Best practices for multi-datacenter infrastructure?


I'm deploying a set of applications on top of Kubernetes like GitLab and Argo suite (Workflows, CD, Rollouts), Harbor, Prometheus, and more and I need to have an active-active solution distributed across two data centers for all (if possible) of these tools.

One approach I'm investigating having Kafka queueing the commits (and other requests) and one consumer on each data center writing the commit into GitLab to execute CI/CD pipelines and deploy applications based on that commit. (CI/CD will only execute once)

This way I don't have to worry about replicating each application data from one data center to another and worry about where data is being written and so on.

I want to ask HN, are there best practices or documentation on how to do this kind of architecture that you can point me at?

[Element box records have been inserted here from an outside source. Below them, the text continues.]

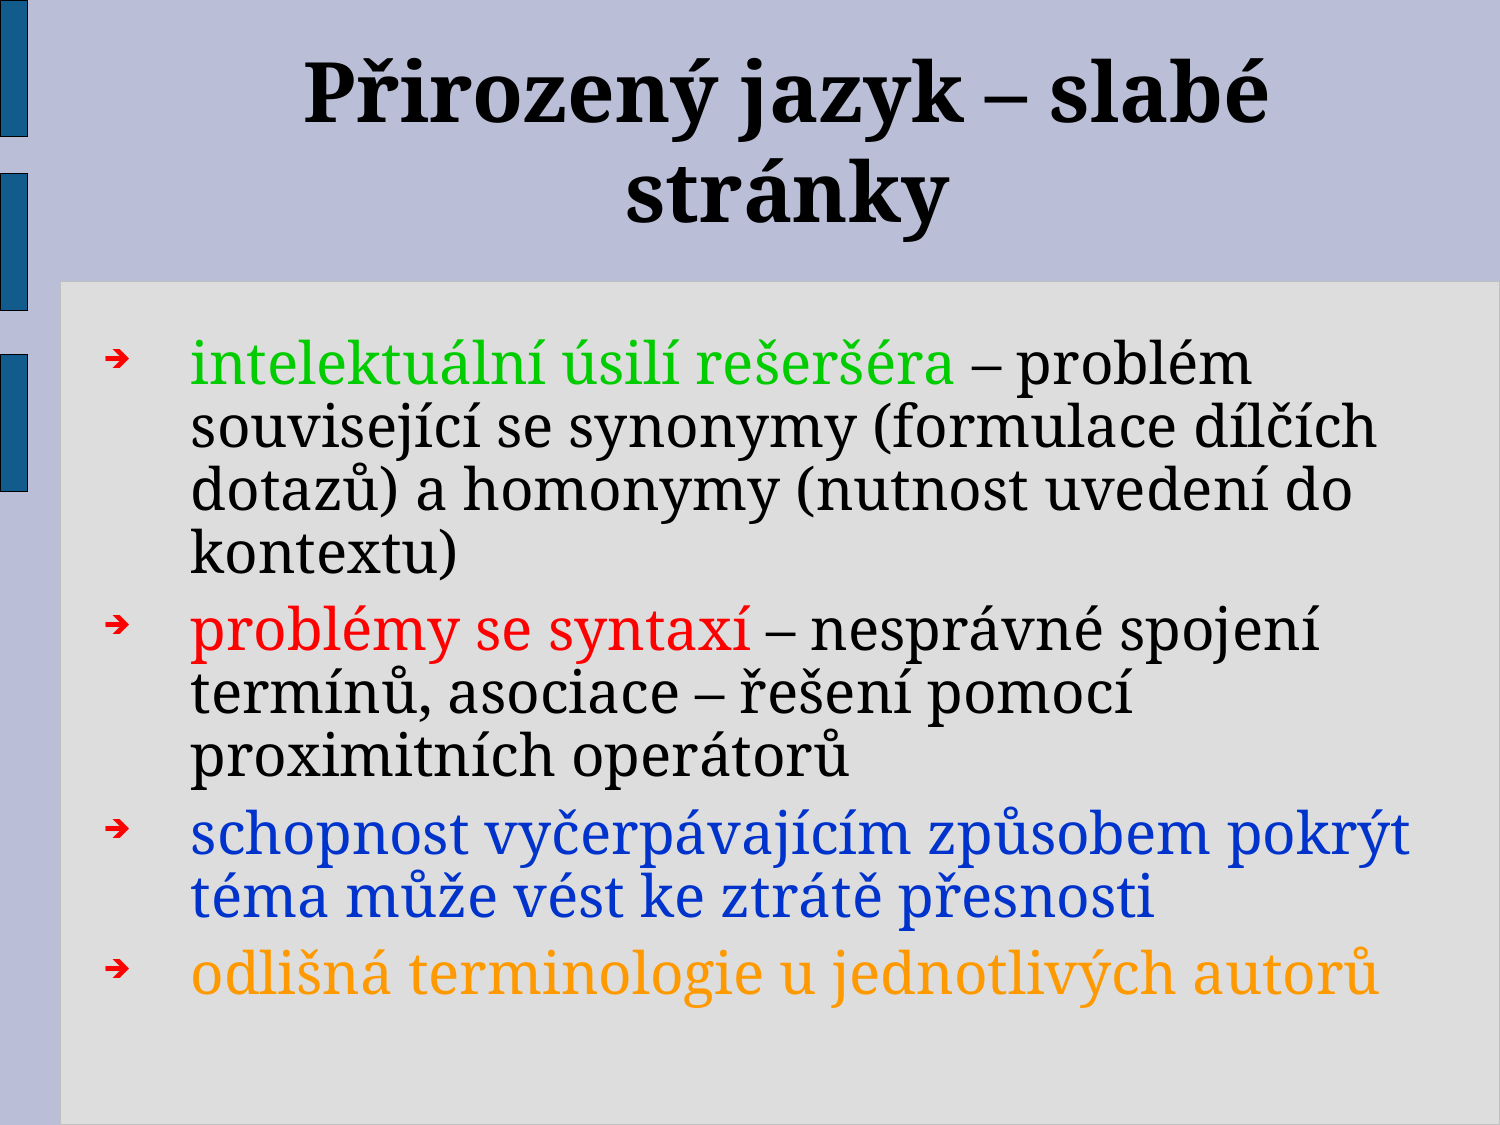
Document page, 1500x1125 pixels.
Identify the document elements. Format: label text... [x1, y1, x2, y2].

list intelektuální úsilí rešeršéra – problém související se synonymy (formulace dílčích dotazů) a homonymy (nutnost uvedení do kontextu) problémy se syntaxí – nesprávné spojení termínů, asociace – řešení pomocí proximitních operátorů schopnost vyčerpávajícím způsobem pokrýt téma může vést ke ztrátě přesnosti odlišná terminologie u jednotlivých autorů [88, 326, 1477, 1070]
title Přirozený jazyk – slabé stránky [150, 31, 1426, 248]
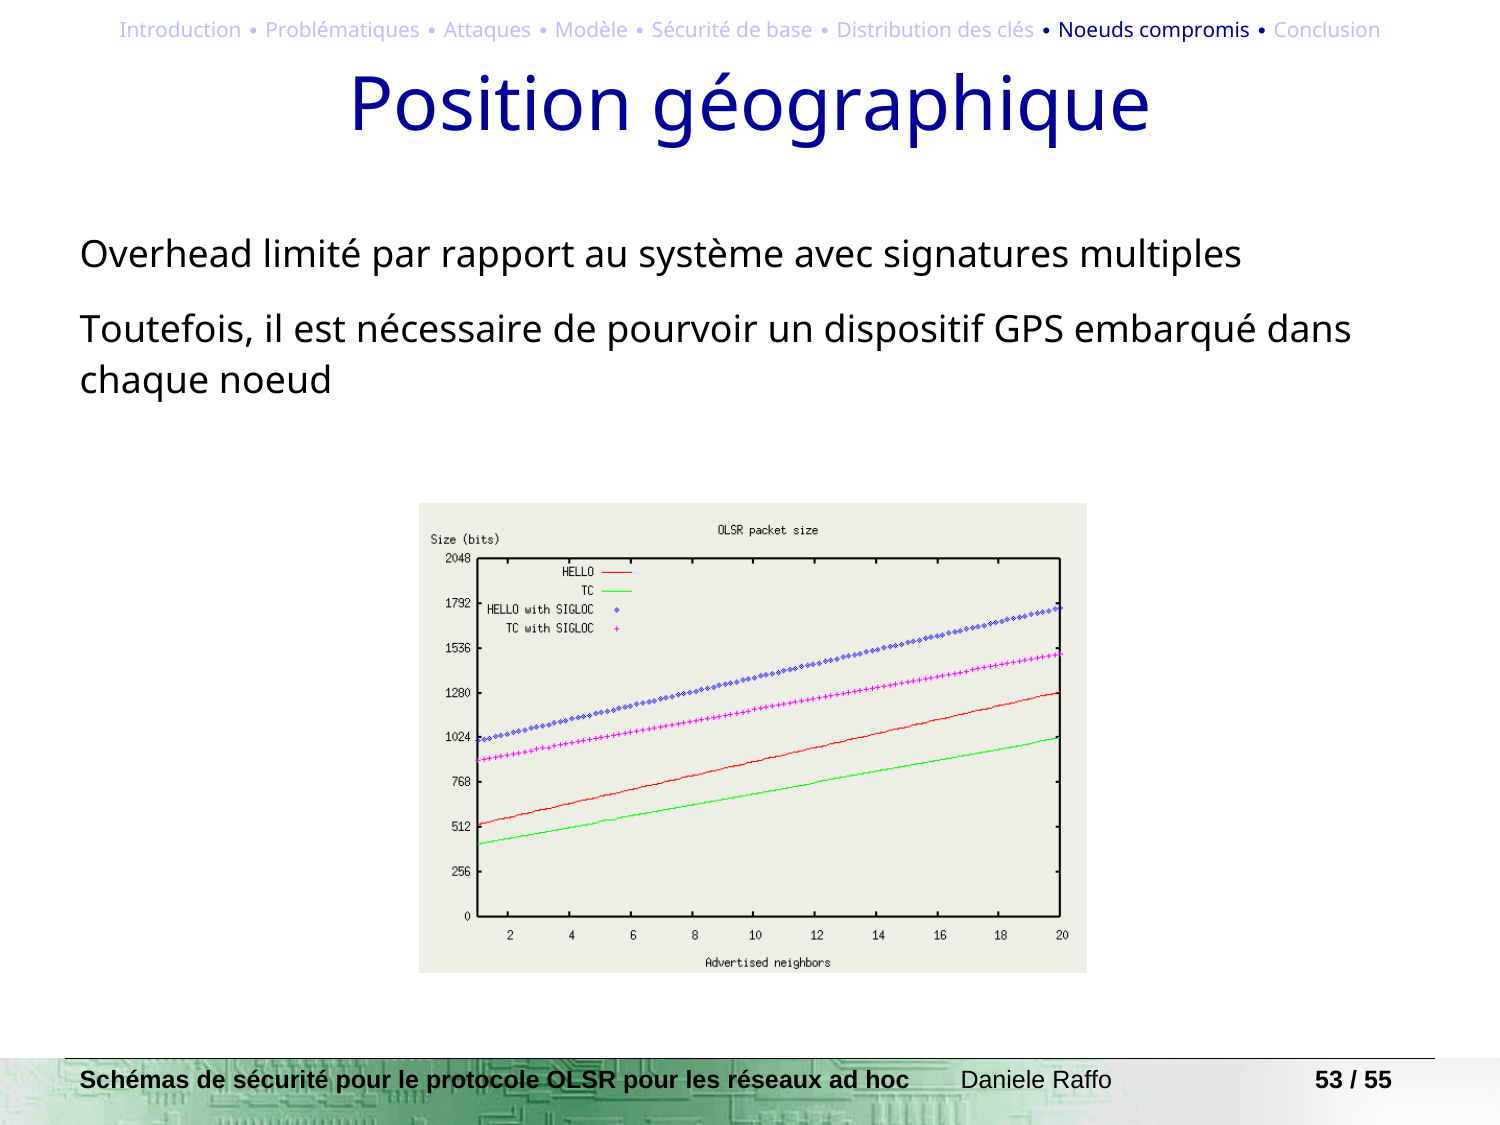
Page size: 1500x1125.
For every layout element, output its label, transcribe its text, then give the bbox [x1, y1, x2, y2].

text_box Position géographique [64, 52, 1436, 161]
text_box Schémas de sécurité pour le protocole OLSR pour les réseaux ad hoc Daniele Raffo [64, 1058, 1436, 1103]
picture [419, 503, 1087, 973]
text_box Overhead limité par rapport au système avec signatures multiples Toutefois, il est nécessaire de pourvoir un dispositif GPS embarqué dans chaque noeud [64, 219, 1436, 412]
text_box Introduction ∙ Problématiques ∙ Attaques ∙ Modèle ∙ Sécurité de base ∙ Distribution des clés ∙ Noeuds compromis ∙ Conclusion [0, 7, 1500, 52]
picture [0, 1058, 1500, 1125]
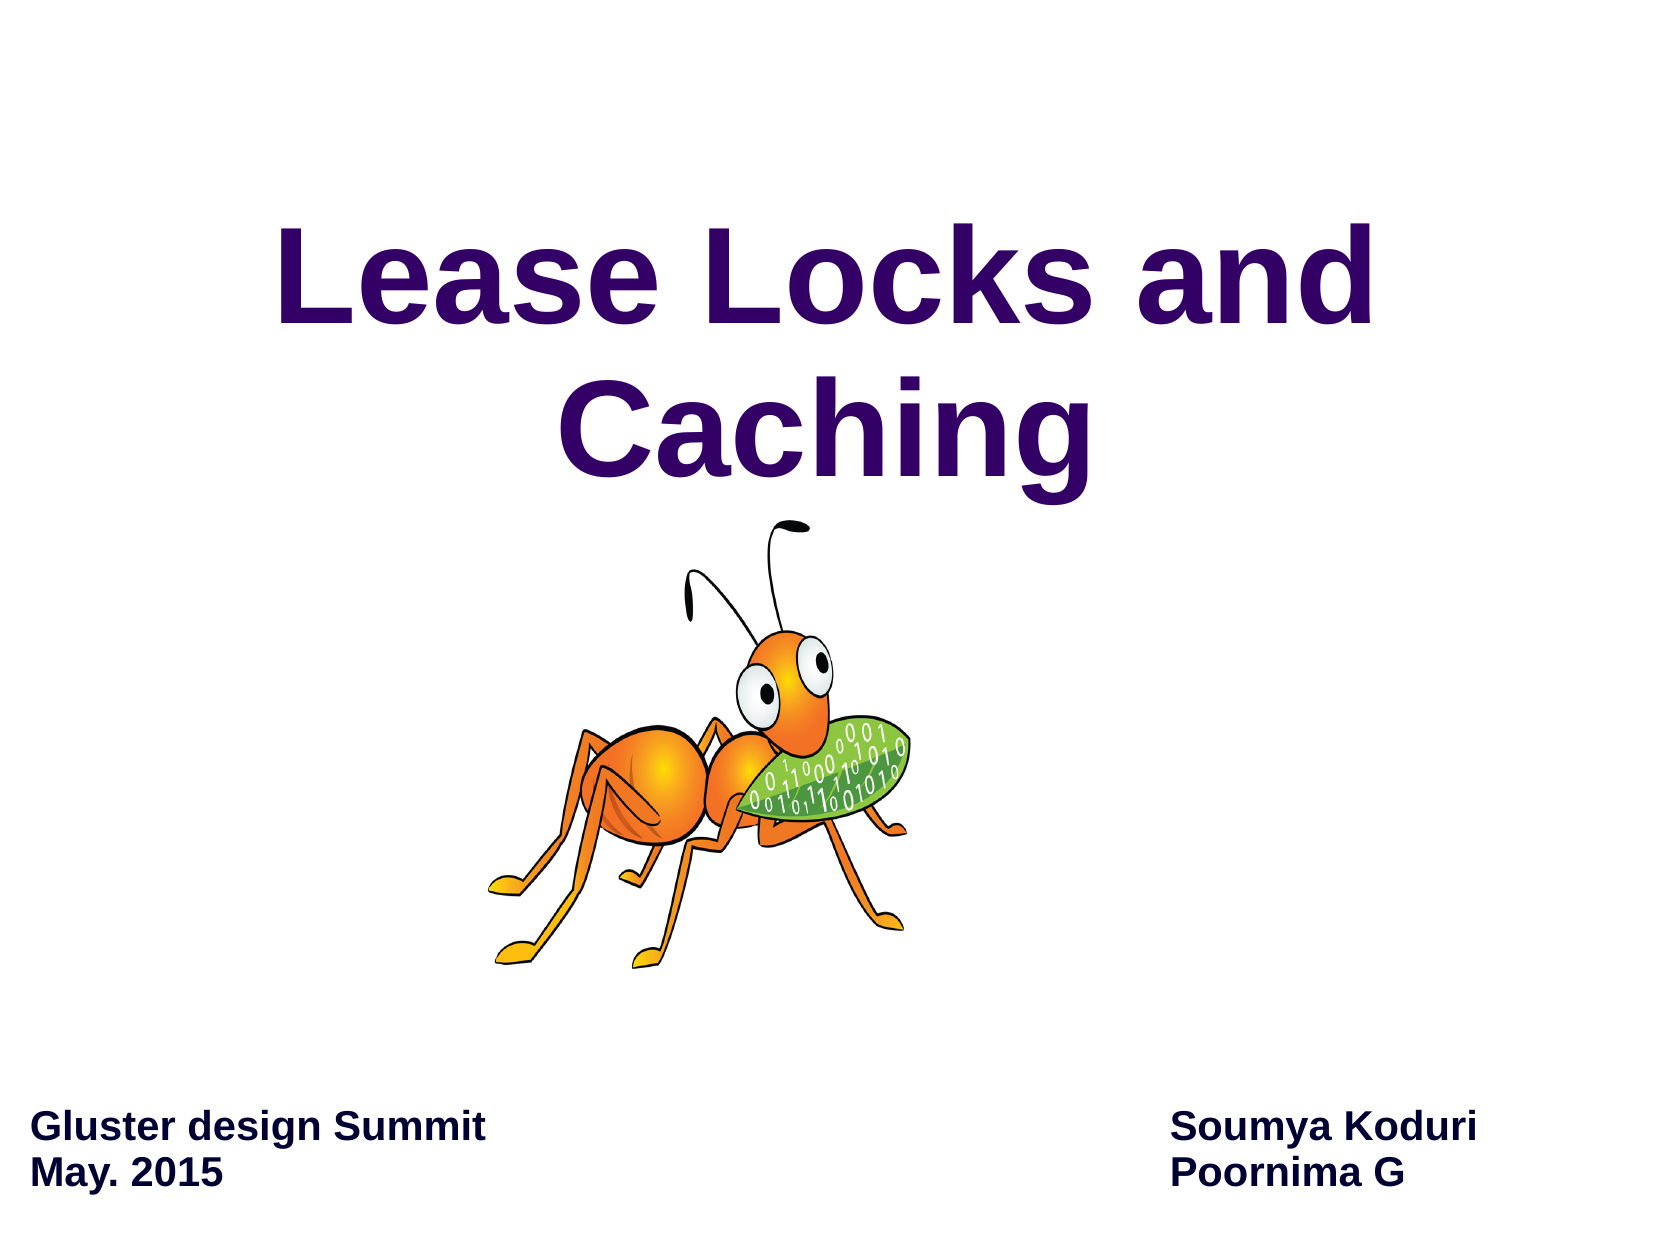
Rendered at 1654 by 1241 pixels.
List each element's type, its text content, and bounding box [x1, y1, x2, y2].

Or is there a better way to work on this solution?


  👤 NicoJuicy Accepted Answer ✓
I did a quick check, but I'm not an expert.

Make one the main and the backup in readonly.

https://docs.gitlab.com/ee/administration/read_only_gitlab.h...

You can stop the readonly from doing CI.

Do a healthcheck on the main repo and let a gateway in front it.

If the main is down, undo the readonly access.

I'm not 100% sure what to do when the main goes backup though.

That aside, I'm not sure if you want this. What duration/year was a downtime on the datacenter blocking deployments/coding?


👤 wmf
Modifying each application to add active-active replication sounds like a nightmare. I would seriously question where these requirements are coming from.